Since its inception the internet has been a digital wild west and, despite numerous attempts to seize control of it, it remains a place of relative freedom.

Facebook, Google, Amazon and their ilk are corporate monsters, no question, but we still need to be careful when applauding calls for their regulation or break up. Especially if the companies themselves seem to actively cooperate.

Much of the time any mooted “regulation” is not aimed at the corporate giants, who have the connections and resources to survive it, but their smaller competitors. In that way it both secures the monopoly of a handful of gigantic businesses, and further centralises the power of the state.

Remember that corporate giants and the Deep State are not in opposition to one another, they work together in mutual self-interest.

Facebook might be notionally in the media crosshairs, but that is a pantomime.
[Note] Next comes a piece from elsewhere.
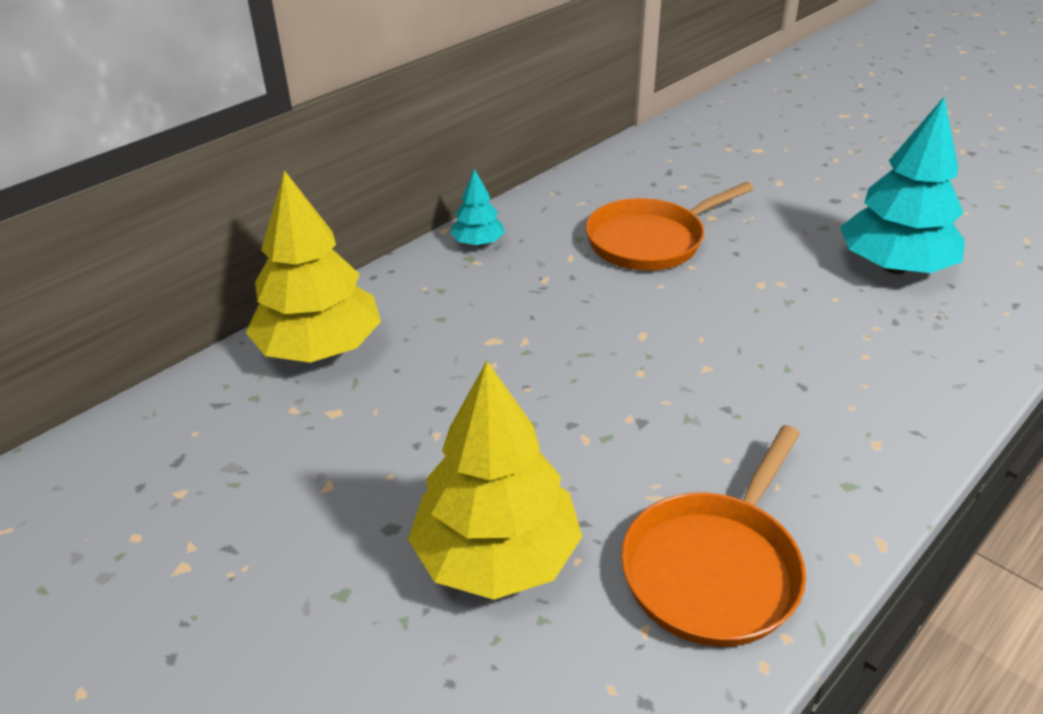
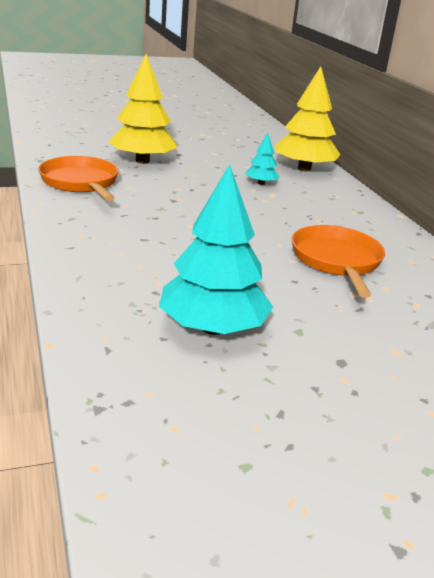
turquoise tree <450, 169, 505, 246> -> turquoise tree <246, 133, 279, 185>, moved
The real targets are alternate platforms like Telegram, Gab and Parler, or as yet unborn independent outlets.

More broadly, it’s part of an ongoing campaign against the ability of millions of people to freely communicate with each other, because that is a genuine threat to both the power of the state the and greed of corporate monoliths.

So, when big government and big tech fight, refuse to pick a side and don’t believe a word of it.

They like each other really, but they hate you.